EXERCISE GOAL:
Only the lines from the top of the listing below to the line that has "(wire (pts (xy 121.92 93.98)" should be echoed, with both ends kept and pictures left out.

*** Opening MATERIAL TO PROCESS ***

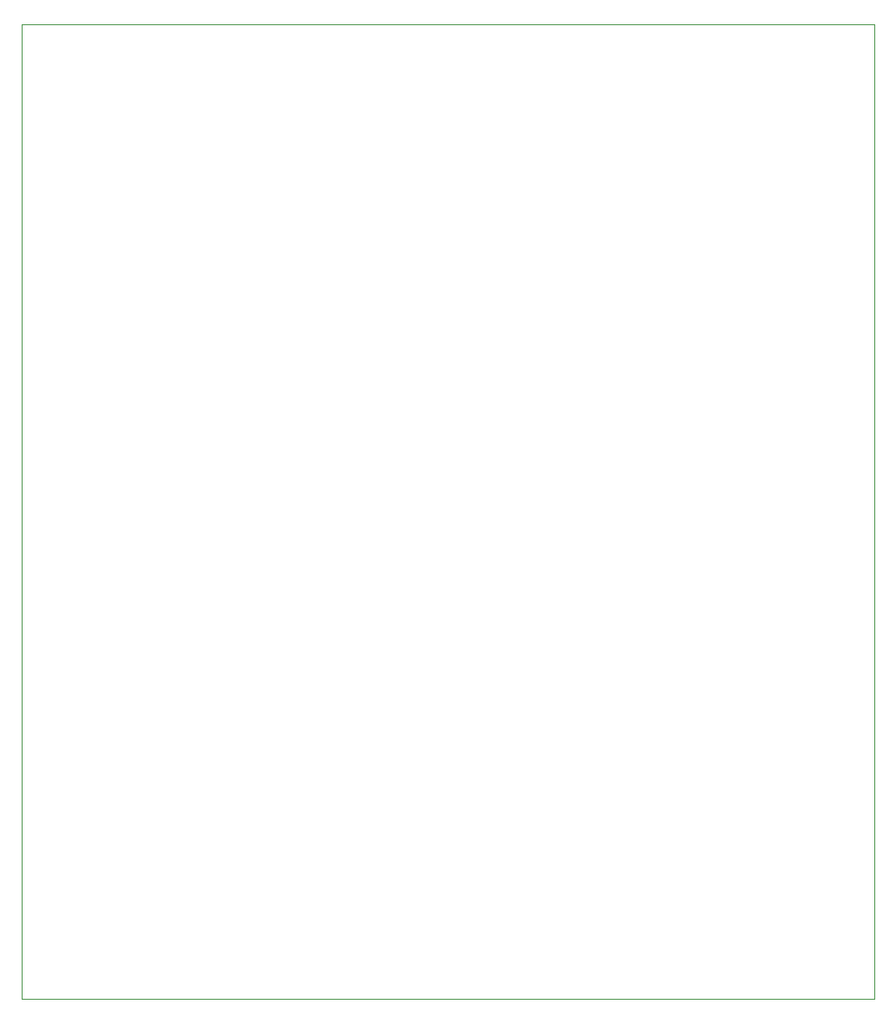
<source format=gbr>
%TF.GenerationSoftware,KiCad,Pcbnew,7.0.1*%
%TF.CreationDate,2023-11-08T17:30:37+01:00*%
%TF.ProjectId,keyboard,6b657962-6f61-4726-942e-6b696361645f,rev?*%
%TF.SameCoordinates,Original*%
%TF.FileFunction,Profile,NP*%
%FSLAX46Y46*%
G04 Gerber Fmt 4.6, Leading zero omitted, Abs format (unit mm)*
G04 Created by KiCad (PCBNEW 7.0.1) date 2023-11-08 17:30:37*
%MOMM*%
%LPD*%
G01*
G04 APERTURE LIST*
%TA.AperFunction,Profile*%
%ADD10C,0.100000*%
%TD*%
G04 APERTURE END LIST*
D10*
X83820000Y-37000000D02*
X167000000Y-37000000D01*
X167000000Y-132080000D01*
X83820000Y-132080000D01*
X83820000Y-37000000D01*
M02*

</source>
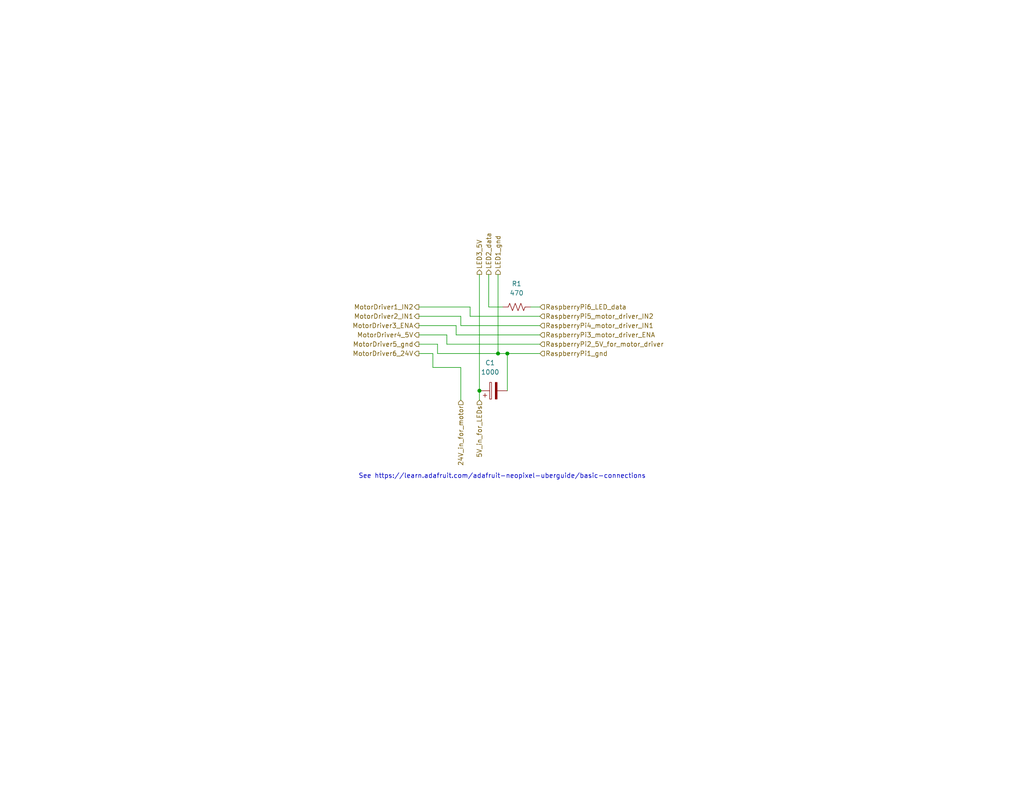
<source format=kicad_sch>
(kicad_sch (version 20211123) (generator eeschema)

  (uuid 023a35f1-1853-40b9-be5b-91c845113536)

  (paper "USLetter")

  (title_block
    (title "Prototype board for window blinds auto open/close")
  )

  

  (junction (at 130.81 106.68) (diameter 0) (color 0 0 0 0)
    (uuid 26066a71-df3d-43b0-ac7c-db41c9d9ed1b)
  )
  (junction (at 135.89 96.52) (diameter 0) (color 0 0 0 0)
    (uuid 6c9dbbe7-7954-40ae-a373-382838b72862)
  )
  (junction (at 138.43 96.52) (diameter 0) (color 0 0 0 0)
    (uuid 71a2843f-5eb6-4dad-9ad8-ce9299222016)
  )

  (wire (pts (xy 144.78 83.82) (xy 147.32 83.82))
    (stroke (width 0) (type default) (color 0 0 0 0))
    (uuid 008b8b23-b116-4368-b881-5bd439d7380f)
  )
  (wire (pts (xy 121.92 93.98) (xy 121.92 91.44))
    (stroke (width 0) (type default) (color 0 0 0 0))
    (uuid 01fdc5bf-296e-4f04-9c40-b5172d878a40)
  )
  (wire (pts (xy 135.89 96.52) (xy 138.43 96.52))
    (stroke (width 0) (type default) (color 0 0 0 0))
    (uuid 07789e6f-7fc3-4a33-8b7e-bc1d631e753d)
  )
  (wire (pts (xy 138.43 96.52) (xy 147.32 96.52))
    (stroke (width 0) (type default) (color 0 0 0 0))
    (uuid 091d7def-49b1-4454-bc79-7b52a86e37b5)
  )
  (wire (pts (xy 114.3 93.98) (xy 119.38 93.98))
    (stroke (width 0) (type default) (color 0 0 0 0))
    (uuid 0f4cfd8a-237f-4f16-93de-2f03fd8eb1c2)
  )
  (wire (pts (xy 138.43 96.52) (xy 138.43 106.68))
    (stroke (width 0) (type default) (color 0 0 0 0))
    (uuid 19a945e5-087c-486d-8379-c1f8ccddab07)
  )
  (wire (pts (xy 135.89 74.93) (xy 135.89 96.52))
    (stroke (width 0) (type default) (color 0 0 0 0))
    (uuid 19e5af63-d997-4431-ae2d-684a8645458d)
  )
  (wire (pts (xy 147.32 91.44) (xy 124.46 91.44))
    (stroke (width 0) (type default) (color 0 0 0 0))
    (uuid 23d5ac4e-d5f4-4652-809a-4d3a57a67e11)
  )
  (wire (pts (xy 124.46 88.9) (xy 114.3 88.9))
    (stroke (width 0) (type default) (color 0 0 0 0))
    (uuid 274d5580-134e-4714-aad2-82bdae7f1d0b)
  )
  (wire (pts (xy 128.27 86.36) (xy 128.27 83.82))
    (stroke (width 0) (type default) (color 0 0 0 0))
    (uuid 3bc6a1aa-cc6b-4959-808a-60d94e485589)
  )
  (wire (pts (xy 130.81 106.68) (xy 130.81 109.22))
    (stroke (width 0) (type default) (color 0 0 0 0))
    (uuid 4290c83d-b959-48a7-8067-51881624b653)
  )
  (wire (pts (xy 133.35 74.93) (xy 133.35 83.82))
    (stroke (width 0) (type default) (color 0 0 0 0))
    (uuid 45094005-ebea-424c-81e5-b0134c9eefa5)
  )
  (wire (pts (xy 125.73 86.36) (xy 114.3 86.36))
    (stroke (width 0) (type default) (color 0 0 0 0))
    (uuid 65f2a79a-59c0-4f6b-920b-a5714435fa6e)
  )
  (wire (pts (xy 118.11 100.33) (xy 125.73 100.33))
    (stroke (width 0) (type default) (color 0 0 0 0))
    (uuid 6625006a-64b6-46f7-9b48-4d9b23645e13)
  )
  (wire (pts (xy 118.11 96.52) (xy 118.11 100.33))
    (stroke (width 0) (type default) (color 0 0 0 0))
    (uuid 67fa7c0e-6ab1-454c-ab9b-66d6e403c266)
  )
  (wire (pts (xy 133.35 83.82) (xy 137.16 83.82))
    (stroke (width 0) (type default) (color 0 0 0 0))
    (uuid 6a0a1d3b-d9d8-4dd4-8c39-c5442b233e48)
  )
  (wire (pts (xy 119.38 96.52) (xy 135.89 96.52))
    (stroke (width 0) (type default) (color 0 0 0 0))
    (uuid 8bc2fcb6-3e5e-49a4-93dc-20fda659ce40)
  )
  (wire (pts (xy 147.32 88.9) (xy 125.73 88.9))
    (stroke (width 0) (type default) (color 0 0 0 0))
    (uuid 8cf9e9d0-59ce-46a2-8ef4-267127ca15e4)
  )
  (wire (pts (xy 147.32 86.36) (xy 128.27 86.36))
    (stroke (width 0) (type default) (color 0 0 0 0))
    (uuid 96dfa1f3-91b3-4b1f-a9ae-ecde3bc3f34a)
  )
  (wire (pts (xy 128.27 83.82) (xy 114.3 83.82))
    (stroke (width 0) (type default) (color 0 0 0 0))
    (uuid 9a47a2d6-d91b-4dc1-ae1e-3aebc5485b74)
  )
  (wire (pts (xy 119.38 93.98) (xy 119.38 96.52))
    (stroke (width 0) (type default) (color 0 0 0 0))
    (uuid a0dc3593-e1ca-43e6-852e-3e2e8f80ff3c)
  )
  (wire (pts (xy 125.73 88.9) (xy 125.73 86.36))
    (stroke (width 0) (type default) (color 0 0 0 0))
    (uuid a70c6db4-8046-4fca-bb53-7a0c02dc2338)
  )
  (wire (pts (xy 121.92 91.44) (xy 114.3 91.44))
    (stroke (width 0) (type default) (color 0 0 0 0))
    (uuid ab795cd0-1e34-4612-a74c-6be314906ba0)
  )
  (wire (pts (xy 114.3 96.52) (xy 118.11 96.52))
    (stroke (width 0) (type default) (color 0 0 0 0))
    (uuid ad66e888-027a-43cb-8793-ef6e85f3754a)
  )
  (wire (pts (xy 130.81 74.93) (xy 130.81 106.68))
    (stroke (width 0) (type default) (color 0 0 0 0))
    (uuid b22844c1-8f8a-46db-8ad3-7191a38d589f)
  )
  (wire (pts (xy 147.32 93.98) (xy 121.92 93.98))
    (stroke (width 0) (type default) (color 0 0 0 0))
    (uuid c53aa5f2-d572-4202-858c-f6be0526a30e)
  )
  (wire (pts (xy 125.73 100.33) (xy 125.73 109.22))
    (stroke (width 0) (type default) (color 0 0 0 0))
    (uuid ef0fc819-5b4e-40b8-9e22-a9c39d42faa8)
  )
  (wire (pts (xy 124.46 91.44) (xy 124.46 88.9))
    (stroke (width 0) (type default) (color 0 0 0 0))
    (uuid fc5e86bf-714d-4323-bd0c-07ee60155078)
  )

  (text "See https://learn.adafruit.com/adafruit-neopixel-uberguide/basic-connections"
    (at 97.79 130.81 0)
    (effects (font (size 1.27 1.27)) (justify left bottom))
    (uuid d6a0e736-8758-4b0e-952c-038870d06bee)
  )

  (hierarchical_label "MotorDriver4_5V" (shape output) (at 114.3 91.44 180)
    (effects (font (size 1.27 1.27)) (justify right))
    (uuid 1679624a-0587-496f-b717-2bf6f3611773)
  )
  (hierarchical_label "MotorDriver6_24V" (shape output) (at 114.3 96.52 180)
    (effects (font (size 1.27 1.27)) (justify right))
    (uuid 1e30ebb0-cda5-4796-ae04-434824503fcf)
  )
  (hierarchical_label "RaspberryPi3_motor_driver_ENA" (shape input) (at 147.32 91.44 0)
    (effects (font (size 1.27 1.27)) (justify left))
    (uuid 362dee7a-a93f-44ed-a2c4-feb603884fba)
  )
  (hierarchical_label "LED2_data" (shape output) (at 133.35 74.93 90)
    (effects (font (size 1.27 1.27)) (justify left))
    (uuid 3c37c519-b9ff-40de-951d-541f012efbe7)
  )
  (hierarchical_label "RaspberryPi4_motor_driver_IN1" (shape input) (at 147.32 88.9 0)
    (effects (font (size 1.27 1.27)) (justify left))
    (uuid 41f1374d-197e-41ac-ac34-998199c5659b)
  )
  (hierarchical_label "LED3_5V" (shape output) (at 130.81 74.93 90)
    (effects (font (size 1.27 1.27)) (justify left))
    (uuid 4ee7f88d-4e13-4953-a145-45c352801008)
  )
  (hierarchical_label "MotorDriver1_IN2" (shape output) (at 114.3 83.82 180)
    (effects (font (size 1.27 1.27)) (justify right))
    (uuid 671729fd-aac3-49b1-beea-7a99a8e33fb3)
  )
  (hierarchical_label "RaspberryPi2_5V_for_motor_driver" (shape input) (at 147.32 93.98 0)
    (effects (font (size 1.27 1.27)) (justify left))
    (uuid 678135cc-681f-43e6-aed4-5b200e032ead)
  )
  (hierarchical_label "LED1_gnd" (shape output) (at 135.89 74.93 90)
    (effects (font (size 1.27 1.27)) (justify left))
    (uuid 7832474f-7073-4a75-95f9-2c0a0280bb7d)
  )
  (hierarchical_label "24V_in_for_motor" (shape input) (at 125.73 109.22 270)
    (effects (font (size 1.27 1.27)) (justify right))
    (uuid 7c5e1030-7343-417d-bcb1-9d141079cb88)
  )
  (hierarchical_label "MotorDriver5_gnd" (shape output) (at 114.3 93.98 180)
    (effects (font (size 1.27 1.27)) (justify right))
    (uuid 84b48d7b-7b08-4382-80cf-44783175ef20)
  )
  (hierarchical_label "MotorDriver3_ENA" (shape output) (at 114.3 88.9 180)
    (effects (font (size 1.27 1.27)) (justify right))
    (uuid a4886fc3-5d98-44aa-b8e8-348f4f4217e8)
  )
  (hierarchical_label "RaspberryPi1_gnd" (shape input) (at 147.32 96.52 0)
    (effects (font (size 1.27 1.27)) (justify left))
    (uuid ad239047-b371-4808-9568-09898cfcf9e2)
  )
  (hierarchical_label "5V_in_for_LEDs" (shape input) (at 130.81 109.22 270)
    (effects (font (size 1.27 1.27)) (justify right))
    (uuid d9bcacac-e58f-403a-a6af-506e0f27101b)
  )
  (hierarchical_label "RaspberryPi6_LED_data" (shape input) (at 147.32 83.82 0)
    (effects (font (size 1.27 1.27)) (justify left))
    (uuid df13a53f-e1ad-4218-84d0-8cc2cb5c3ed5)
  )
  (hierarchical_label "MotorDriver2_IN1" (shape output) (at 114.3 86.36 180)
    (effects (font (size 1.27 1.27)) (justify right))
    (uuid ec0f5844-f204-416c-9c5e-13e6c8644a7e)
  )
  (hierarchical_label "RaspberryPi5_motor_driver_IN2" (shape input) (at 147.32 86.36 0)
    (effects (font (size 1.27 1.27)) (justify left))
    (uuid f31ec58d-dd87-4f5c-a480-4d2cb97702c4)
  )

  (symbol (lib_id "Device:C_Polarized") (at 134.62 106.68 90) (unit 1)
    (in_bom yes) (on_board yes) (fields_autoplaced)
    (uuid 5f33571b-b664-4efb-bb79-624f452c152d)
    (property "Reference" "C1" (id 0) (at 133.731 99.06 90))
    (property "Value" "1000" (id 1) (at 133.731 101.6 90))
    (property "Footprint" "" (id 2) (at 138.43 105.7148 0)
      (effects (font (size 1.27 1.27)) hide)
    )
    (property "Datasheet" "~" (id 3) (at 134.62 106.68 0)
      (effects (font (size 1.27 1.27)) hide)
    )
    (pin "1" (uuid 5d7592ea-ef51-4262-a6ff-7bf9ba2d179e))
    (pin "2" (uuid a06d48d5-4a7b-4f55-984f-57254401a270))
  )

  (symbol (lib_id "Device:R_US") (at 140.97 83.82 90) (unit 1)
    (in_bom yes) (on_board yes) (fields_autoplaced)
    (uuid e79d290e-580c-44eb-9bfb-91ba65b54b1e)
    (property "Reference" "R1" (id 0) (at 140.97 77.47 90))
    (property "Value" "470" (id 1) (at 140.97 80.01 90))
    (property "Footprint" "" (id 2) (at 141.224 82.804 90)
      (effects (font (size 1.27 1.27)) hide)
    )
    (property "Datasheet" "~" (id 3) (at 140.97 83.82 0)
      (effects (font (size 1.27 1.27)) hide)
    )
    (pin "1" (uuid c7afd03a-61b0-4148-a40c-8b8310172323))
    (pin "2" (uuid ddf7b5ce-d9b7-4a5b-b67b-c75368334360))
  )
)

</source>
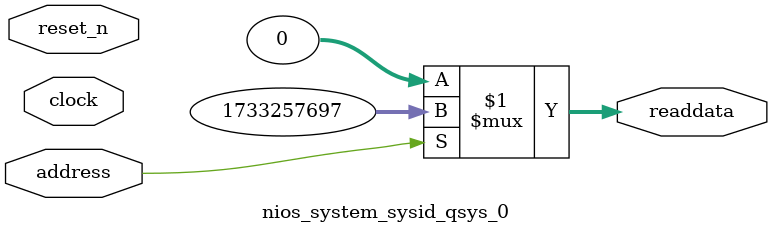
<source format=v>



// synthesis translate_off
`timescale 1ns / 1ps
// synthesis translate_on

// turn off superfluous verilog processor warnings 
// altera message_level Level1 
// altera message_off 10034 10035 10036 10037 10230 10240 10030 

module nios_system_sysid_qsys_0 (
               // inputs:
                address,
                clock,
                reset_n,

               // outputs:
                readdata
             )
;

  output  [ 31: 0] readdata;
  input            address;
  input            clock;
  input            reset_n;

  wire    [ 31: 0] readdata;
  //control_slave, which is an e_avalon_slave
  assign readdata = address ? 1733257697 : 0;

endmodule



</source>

*** Closing MATERIAL TO PROCESS ***

SOLUTION:
<source format=gbr>
%TF.GenerationSoftware,KiCad,Pcbnew,7.0.1*%
%TF.CreationDate,2023-11-08T17:30:37+01:00*%
%TF.ProjectId,keyboard,6b657962-6f61-4726-942e-6b696361645f,rev?*%
%TF.SameCoordinates,Original*%
%TF.FileFunction,Profile,NP*%
%FSLAX46Y46*%
G04 Gerber Fmt 4.6, Leading zero omitted, Abs format (unit mm)*
G04 Created by KiCad (PCBNEW 7.0.1) date 2023-11-08 17:30:37*
%MOMM*%
%LPD*%
G01*
G04 APERTURE LIST*
%TA.AperFunction,Profile*%
%ADD10C,0.100000*%
%TD*%
G04 APERTURE END LIST*
D10*
X83820000Y-37000000D02*
X167000000Y-37000000D01*
X167000000Y-132080000D01*
X83820000Y-132080000D01*
X83820000Y-37000000D01*
M02*

</source>
<source format=kicad_sch>
(kicad_sch (version 20211123) (generator eeschema)

  (uuid 023a35f1-1853-40b9-be5b-91c845113536)

  (paper "USLetter")

  (title_block
    (title "Prototype board for window blinds auto open/close")
  )

  

  (junction (at 130.81 106.68) (diameter 0) (color 0 0 0 0)
    (uuid 26066a71-df3d-43b0-ac7c-db41c9d9ed1b)
  )
  (junction (at 135.89 96.52) (diameter 0) (color 0 0 0 0)
    (uuid 6c9dbbe7-7954-40ae-a373-382838b72862)
  )
  (junction (at 138.43 96.52) (diameter 0) (color 0 0 0 0)
    (uuid 71a2843f-5eb6-4dad-9ad8-ce9299222016)
  )

  (wire (pts (xy 144.78 83.82) (xy 147.32 83.82))
    (stroke (width 0) (type default) (color 0 0 0 0))
    (uuid 008b8b23-b116-4368-b881-5bd439d7380f)
  )
  (wire (pts (xy 121.92 93.98) (xy 121.92 91.44))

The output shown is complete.